La saison de la Maison de la danse démarre avec Moeder de la compagnie belge Peeping Tom, qui nous passionne par son univers à la fois hyperréaliste et quotidien, défiant toute logique de lecture d’un spectacle. Un univers à la David Lynch à ne pas manquer !
Les deux chorégraphes Gabriela Carrizo et Franck Chartier ont fondé en 2000 la compagnie Peeping Tom, dont l’esthétique emprunte au théâtre, au cinéma et à la danse. Elle explore un langage de la scène et du mouvement inspiré d’une réflexion sur la condition humaine, utilisant souvent l’isolement et l’enfermement pour créer un univers onirique. Le huis clos de situations familiales est une source importante de créativité et, depuis 2014, Peeping Tom a entamé une trilogie autour des membres de la famille : père, mère, enfants. On a déjà pu voir Vader, l’histoire d’un vieux monsieur vivant dans une maison de retraite dont les fenêtres, en hauteur, étaient inatteignables de son fauteuil roulant. Moeder (Mère), mise en scène par Gabriela Carrizo, est le deuxième volet de la trilogie, qui se terminera avec Kinderen (Enfants).
Corps mémoires
Cette création emmène le spectateur dans une série de lieux qui semblent familiers, comme un service de maternité, un salon funéraire, un musée… Des espaces où le privé et le public s’entremêlent et qui permettent de projeter les parcours du personnage de la mère. Le point de départ de la pièce est le deuil de la mère absente, laissant les danseurs expérimenter des états qui en sont la conséquence, comme le manque ou l’angoisse. Pour Gabriela Carrizo, les corps sont des réceptacles qui engrangent des souvenirs conscients ou inconscients, propices à la confusion, la souffrance, la folie, la mort, mais aussi la vie. Construite sur des souvenirs individuels de la chorégraphe et des artistes, la pièce fait émerger une mémoire collective qui libère également des réflexions troublantes sur la responsabilité et sur ce que signifie être femme, mère et parent.

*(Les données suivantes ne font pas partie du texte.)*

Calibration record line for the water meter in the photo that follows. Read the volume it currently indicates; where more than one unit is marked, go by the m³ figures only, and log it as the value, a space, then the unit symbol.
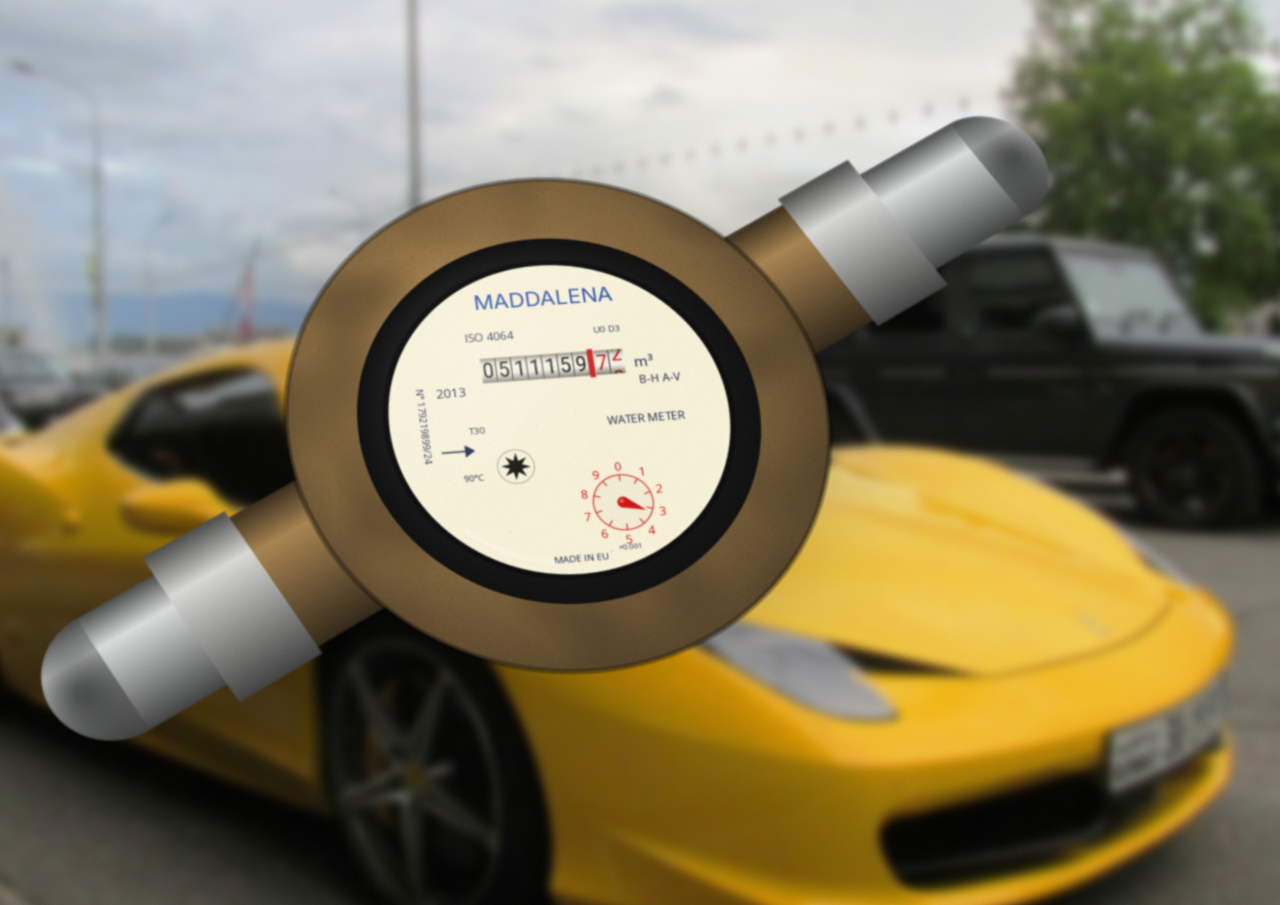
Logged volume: 511159.723 m³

Les sons associés aux souvenirs
Outre la mort de sa propre mère, un des points d’ancrage de cette création est la fascination de la chorégraphe pour la façon dont les sons provoquent des souvenirs, des associations d’images ou de situations qu’elle explore pour amener le public vers son univers. Dans Moeder, les sons sont intimement liés aux personnages, à la danse et aux objets. Gabriela Carrizo les amplifie pour ajouter à la révélation d’un univers mental, celui d’un corps viscéral qui lui aussi cache des peurs et des fantasmes. Les sons sont utilisés de façon presque cinématographique pour zoomer sur des situations et des personnages et permettre au public d’être interpellé de manière plus profonde. Mais, si Moeder révèle des névroses, des douleurs, elle n’est pas non plus exempte d’humour et demeure, à l’instar de toutes les pièces de la compagnie, remplie de tendresse et d’humanité, sans doute pour nous réconcilier avec nos violences intérieures.